The authors propose a modular framework for generating typologically plausible, pronounceable artificial lexicons with explicit phonotactic and semantic control, demonstrating that probabilistic grammars outperform deterministic and random baselines on phonotactic coherence and typological realism across lexicon sizes of 100–5,000 forms.

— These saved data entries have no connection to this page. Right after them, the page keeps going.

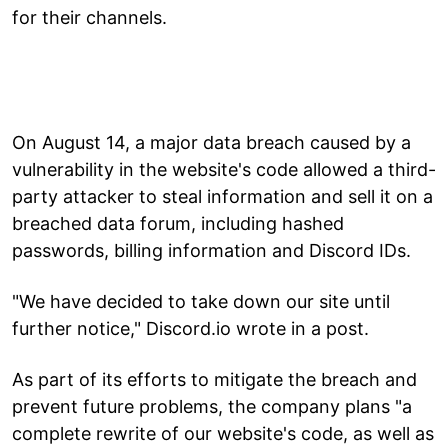
for their channels.
On August 14, a major data breach caused by a
vulnerability in the website's code allowed a third-
party attacker to steal information and sell it on a
breached data forum, including hashed
passwords, billing information and Discord IDs.
"We have decided to take down our site until
further notice," Discord.io wrote in a post.
As part of its efforts to mitigate the breach and
prevent future problems, the company plans "a
complete rewrite of our website's code, as well as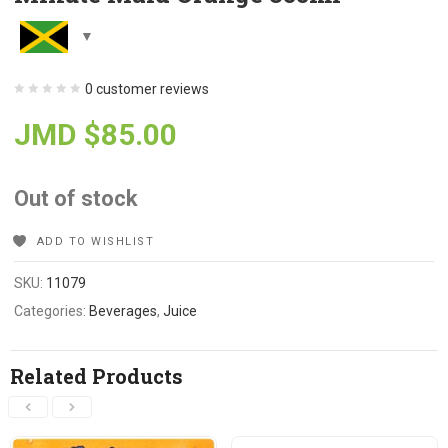
0
customer reviews
JMD $
85.00
Out of stock
ADD TO WISHLIST
SKU:
11079
Categories:
Beverages
,
Juice
Related Products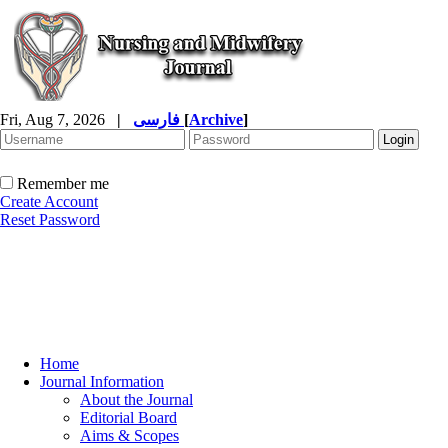
Fri, Aug 7, 2026
|
فارسی
[
Archive
]
Remember me
Create Account
Reset Password
Home
Journal Information
About the Journal
Editorial Board
Aims & Scopes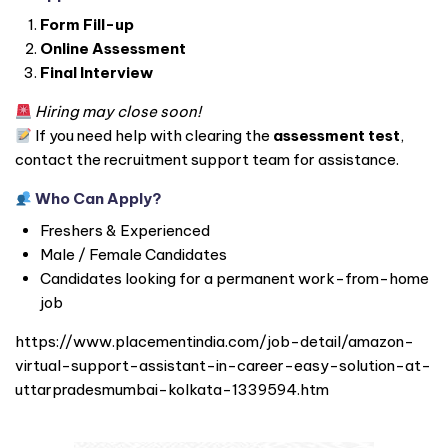
Form Fill-up
Online Assessment
Final Interview
Hiring may close soon!
If you need help with clearing the
assessment test
,
contact the recruitment support team for assistance.
Who Can Apply?
Freshers & Experienced
Male / Female Candidates
Candidates looking for a permanent work-from-home
job
https://www.placementindia.com/job-detail/amazon-
virtual-support-assistant-in-career-easy-solution-at-
uttarpradesmumbai-kolkata-1339594.htm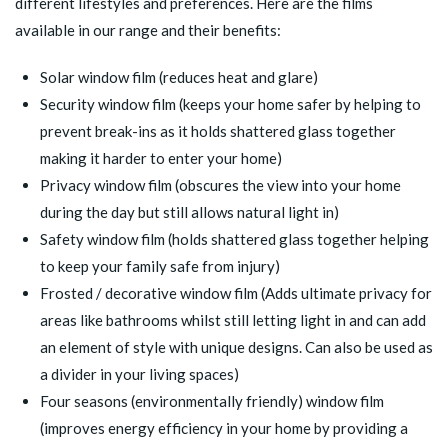
different lifestyles and preferences. Here are the films
available in our range and their benefits:
Solar window film
(reduces heat and glare)
Security window film
(keeps your home safer by helping to
prevent break-ins as it holds shattered glass together
making it harder to enter your home)
Privacy window film
(obscures the view into your home
during the day but still allows natural light in)
Safety window film
(holds shattered glass together helping
to keep your family safe from injury)
Frosted / decorative window film
(Adds ultimate privacy for
areas like bathrooms whilst still letting light in and can add
an element of style with unique designs. Can also be used as
a divider in your living spaces)
Four seasons (environmentally friendly) window film
(improves energy efficiency in your home by providing a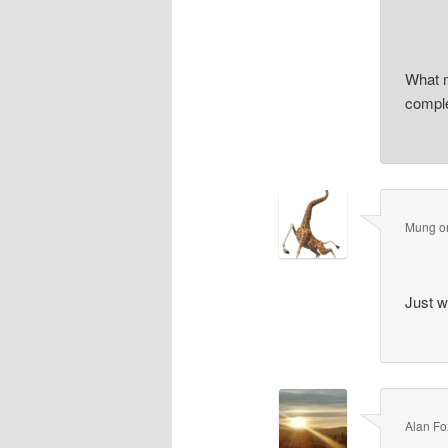
What m
comple
Mung
o
Just w
Alan Fo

Constructing artificial lexicons that are pronounceable, typologically plausible, and semantically structured remains an open challenge in computational linguistics. Existing conlang generators either lack formal phonotactic guarantees or delegate generation to opaque, non-reproducible LLM-based pipelines. We propose a modular framework that samples phoneme inventories from PHOIBLE, generates word forms under interchangeable phonological grammars (deterministic, OT, and MaxEnt), and assigns meanings via a Swadesh--Leipzig--Jakarta ontology with explicit form--meaning alignment. Evaluation on character $n$-gram perplexity, log-likelihood, and KL divergence against PHOIBLE across lexicon sizes of 100-5,000 forms shows that probabilistic grammars consistently outperform deterministic and random baselines on both phonotactic coherence and typological realism.